**DATA PROVIDED**.
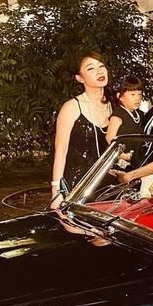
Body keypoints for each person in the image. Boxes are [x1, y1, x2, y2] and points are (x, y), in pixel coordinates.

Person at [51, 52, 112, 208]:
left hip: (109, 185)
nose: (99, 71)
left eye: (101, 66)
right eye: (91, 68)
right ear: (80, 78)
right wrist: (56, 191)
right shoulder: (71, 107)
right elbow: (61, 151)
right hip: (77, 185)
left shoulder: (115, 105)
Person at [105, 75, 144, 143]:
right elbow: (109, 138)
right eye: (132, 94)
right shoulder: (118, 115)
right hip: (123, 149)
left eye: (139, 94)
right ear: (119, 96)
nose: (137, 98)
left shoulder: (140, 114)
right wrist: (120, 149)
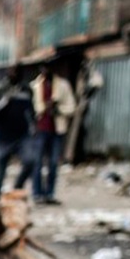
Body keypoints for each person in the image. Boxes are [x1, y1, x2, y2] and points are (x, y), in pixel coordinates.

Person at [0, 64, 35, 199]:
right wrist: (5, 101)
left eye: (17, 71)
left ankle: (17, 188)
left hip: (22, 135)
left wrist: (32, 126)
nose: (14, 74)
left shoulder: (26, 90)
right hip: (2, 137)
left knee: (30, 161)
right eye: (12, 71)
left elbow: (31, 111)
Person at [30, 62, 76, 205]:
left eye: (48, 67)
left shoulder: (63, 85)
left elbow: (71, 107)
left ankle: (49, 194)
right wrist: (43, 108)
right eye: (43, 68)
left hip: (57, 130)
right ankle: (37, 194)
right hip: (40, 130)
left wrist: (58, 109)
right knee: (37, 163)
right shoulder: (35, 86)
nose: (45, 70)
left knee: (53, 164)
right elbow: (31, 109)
...
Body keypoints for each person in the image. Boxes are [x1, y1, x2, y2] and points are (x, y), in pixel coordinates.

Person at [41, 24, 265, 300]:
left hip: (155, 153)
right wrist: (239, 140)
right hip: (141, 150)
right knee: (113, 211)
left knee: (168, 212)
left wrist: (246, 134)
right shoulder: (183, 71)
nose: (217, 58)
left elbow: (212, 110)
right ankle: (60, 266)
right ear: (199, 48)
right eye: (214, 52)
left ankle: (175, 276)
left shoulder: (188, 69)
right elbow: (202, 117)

**WORK INSTRUCTIONS**. Each line that includes the string "knee" should be copied from the data.

**SOLUTION TO THE PROBLEM**.
left knee: (30, 161)
right knee: (37, 163)
left knee: (53, 164)
right knee: (113, 211)
left knee: (168, 212)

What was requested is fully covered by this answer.